I just finished Kristin Hannah’s remarkable book Nightingale. In it, she describes inhuman behavior the Nazis and French (among others) inflicted on men, women and children during WWII. I have asked in the past and I ask yet again: How could humans even perform those horrors on other humans? Where does decency and honor and humanity go? How does it disappear? Current wars raise similar questions.
How do people who seem perfectly healthy just die or become seriously ill at a relatively young age? One day they are living and one day they are dead or near dead? How is it that we have no warnings (at least not ones we recognize) that death is imminent?
How is it that we have rules that make zero sense and there seems to be no way to override them. What happened to understanding that rules don’t always work and need to be adapted? Seriously. My bank has such rules and each time I encounter them and pause and wonder: what were the rule makers thinking? A recent example was the bank’s refusal to allow me to deposit a check from the US government made payable to me and my late-husband. It took years to get the check. It was not as if he could endorse the check; he died 4 years ago this month and the check had a July 2024 date. Talk about stoking memories …. and it reflects institutional failure to find a pathway forward that made sense; they wanted the estate appointment documents recertified by a court. What court?
Then, how is it that folks can’t own their bad behavior and instead double down? Consider someone I know who committed criminal acts and then blames these behaviors on the victim (whom I also know) for inciting the criminal decades ago. Really? Foisting one’s own badness on another as if that will eliminate guilt? What about free will?
I don’t understand wanting to win so so badly that one steps on the toes of the rightful winner. Wouldn’t it feel awful to win when one didn’t actually win? Think Olympics and bronze medal in gymnastics. Then think of the cross country runner who redirected the winner who was turning the wrong way to cross the finish line and enabled his misdirected runner to win rightfully? A bravo moment in the midst of many dissimilar behaviors.

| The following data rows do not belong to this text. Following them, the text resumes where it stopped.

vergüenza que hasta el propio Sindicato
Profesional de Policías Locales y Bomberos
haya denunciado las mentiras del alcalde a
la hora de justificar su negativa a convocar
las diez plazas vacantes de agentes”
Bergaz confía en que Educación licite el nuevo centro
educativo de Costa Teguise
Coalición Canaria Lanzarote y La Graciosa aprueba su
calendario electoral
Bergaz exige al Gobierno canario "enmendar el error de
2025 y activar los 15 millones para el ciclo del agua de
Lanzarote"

In a recent dating relationship that thankfully I ended quickly, a man refused to “withdraw” a question I thought was rude and disrespectful and non-empathic in a text. I gave him two chances to self-correct. Instead, he refused and became intransigent. Come on. Did he lose his empathy engines? Were his mirror neurons missing? The answer to the last two questions: yes.
Notice I have not mentioned politics. There is plenty wrong there. Don’t get me going on banned books and limitations made by men on women’s freedom to choose in many contexts. Don’t get me started on the denial of civil liberties. Don’t get me started on corporal punishment in schools.
So, while I try to focus on hope and belief in humankind and kindness and I believe in the power of the possible and I believe that “service is the rent we pay to live on this earth (a phrase attributed to many),” I am repeatedly stumped by some behavior of some humans. Is it inherent meanness? Is it societal? What is it? Give me a hint please.
I welcome your thoughts. I both want and need them…and might it be worth considering if we can do something — anything — to restore civility and decency and thoughtful compromise.